John Lewis with fellow protestors at Edmund Pettus Bridge Courtesy of Magnolia Pictures

Porter recently appeared on a New Hollywood roundtable discussion alongside actresses Natasha Rothwell and Amber Riley to talk about the film. More than that, she talked about using art as activism.

“I think images matter,” Porter said during the discussion. “Representation matters and that type of representation matters.” She goes on to say of the documentary that she wants people to look at the strategy and the thoughtfulness that Lewis put into his advocacy and activism. “I want you to think about the months, days and years before John Lewis stepped on a bridge.”

Porter produced the film from Magnolia Pictures alongside Laura Michalchyshyn, Erika Alexander and Ben Arnon. Executive producers are Jeff Skoll and Diane Weyermann for Participant; Amy Entelis and Courtney Sexton for CNN Films; Ian Orefice and Mike Beck for TIME Studios; Stuart Ford for AGC Studios, and Rachel Traub.

Watch the trailer below.

Filmmaker Hirokazu Kore-eda gives us a hearty helping of honesty with his latest feature The Truth (also known as La vérité) starring Catherine Deneuve, Juliette Binoche, Ludivine Sagnier and Ethan Hawke.

The film marks the first non-Japanese language film for Kore-eda, who helmed the Palme d’Or winner Shoplifters. Written and directed by Kore-eda, the film follows Fabienne (Deneuve), a legendary star of French cinema. She is adored and loved by men — but when it comes to her family, it’s a little more complicated. When she publishes her memoirs, her daughter Lumir (Binoche) returns from New York to Paris with her husband (Hawke) and young daughter. Things become messy and familial dysfunction takes center stage as the mother and daughter clash turns as a result of long-brewing familial tensions and long-denied truths surface.

The Truth was the opening night film of the Venice Film Festival in 2019 and went on to take on the festival circuit, screening  at the Toronto International Film Festival, Busan International Film Festival and AFI Fest. The film will play in select theaters and launch on demand and digital today.

The film is produced by Muriel Merlin, coproducers Miyuki Fukuma, Matilde Incerti.

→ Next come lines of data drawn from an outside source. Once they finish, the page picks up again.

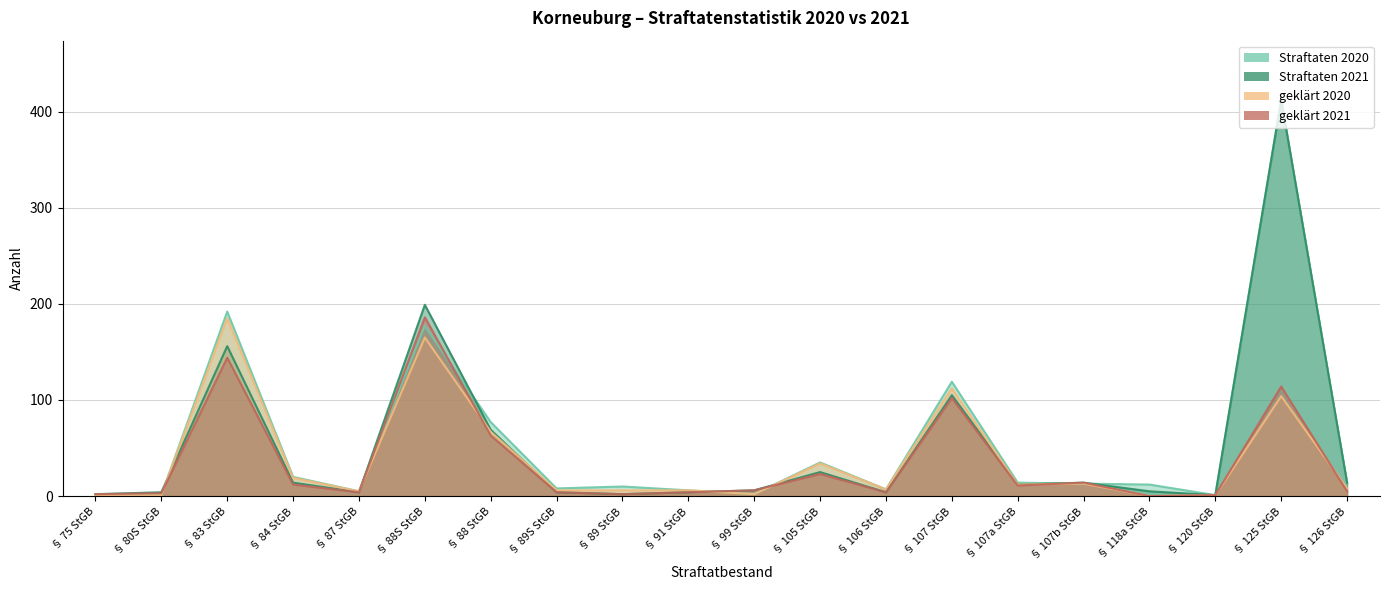

Reading right to left, what are all the values shown in this chart?

Straftaten 2020: 14	412	1	12	13	14	119	7	35	2	6	10	8	77	177	5	20	192	1	1
Straftaten 2021: 14	412	1	5	14	12	105	4	25	6	4	2	4	69	199	4	14	156	4	2
geklärt 2020: 8	104	1	0	13	12	112	7	34	2	6	6	6	67	165	5	19	185	1	1
geklärt 2021: 5	114	1	0	14	11	102	4	23	6	4	2	4	63	186	4	12	144	3	2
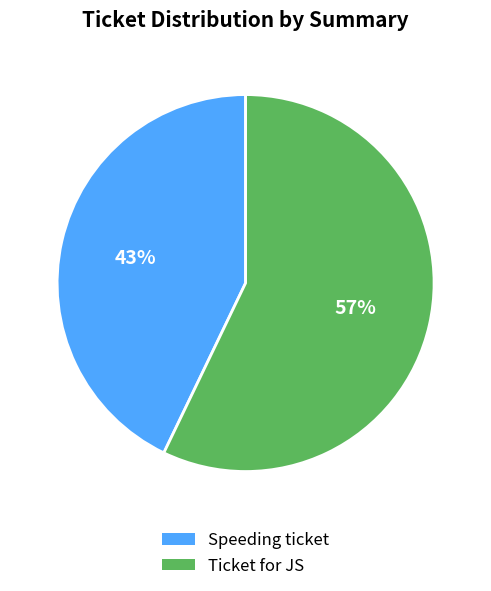

How many segments does this pie chart have?

2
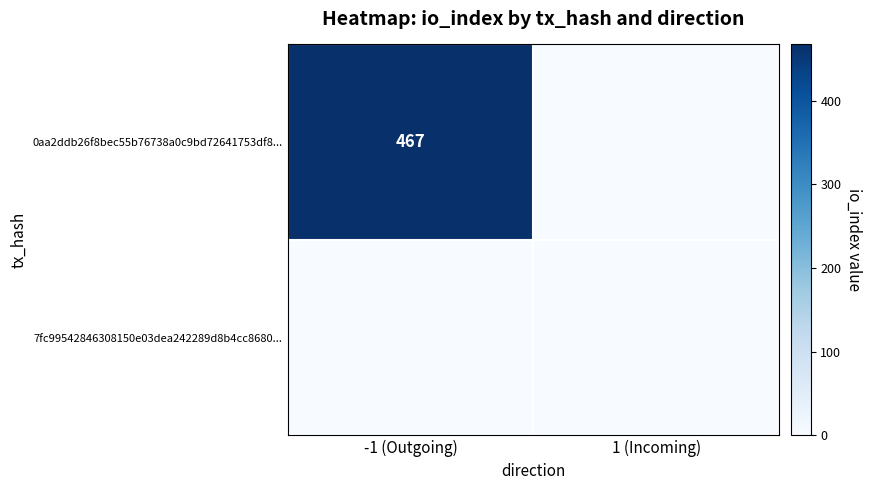

The 0aa2ddb26f8bec55b76738a0c9bd72641753df8... series shows 619 at -1 (Outgoing). True or false?

False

A coproduction by 3B productions Bunbuku & M.i Movies, France 3 cinéma, with participation of France Télévisions, Canal+, Ciné+, Le Pacte, Wild Bunch, Gaga Corporation.

Watch the trailer below.


Rod Lurie (The Contender, The Last Castle) brings us to The Outpost this weekend adapted from Jake Tapper’s book for the screen by  Oscar-nominated Paul Tamasy and Eric Johnson (The Fighter).

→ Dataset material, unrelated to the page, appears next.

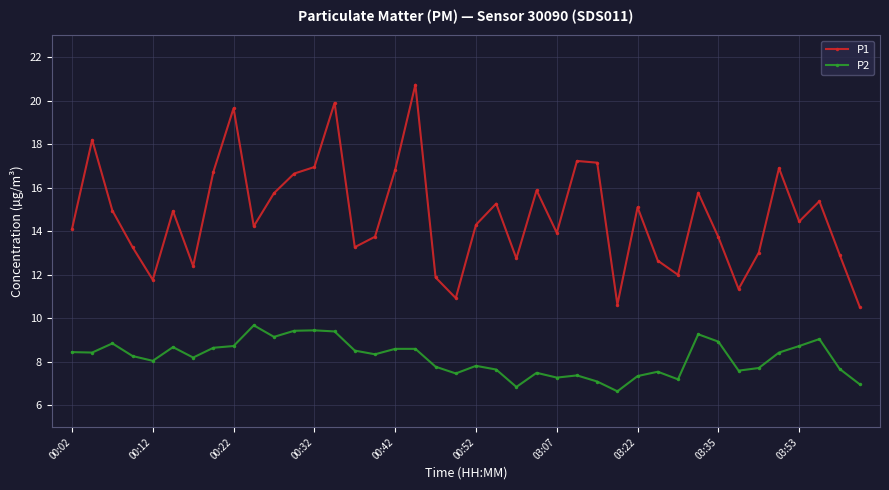

True or false: P2 and P1 cross at least once.

False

The film, which Pete Hammond refers to as “exceptional”, follows a small unit of U.S. soldiers, alone at the remote Combat Outpost Keating, located deep in the valley of three mountains in Afghanistan. The unit battles to defend against an overwhelming force of Taliban fighters in a coordinated attack. The Battle of Kamdesh, as it was known, was the bloodiest American engagement of the Afghan War in 2009 and Bravo Troop 3-61 CAV became one of the most decorated units of the 19-year conflict.

The Outpost stars Scott Eastwood plays Staff Sergeant Clint Romesha and Caleb Landry Jones portrays Specialist Ty Carter (who also appears in the movie), who were awarded the Medal of Honor. Orlando Bloom plays Captain Ben Keating. In addition, Lurie, who is a graduate from West Point and a former soldier cast several other veterans in various roles, including Henry Hughes and Daniel Rodriguez. The film is on demand and in select theaters starting today.

The comedy-horror Homewrecker was originally set for a June 26 release but will now serve up laughs and scares at select drive-in theaters starting today. It will then debut on digital and on demand July 7. Director Zach Gayne co-wrote the feature with Alex Essoe (Doctor Sleep) and Precious Chong (L.A Confidential), who also star.

The film follows reserved interior designer Michelle (Essoe) who is newly married to Robert (Kris Siddiqi). Meanwhile, Linda (Chong) lives alone and fills her days with painting and exercise classes. Linda befriends Michelle and she comes into her home for an interior design consultation. Once inside, it quickly becomes clear that Linda has something far more sinister than making her home a little prettier.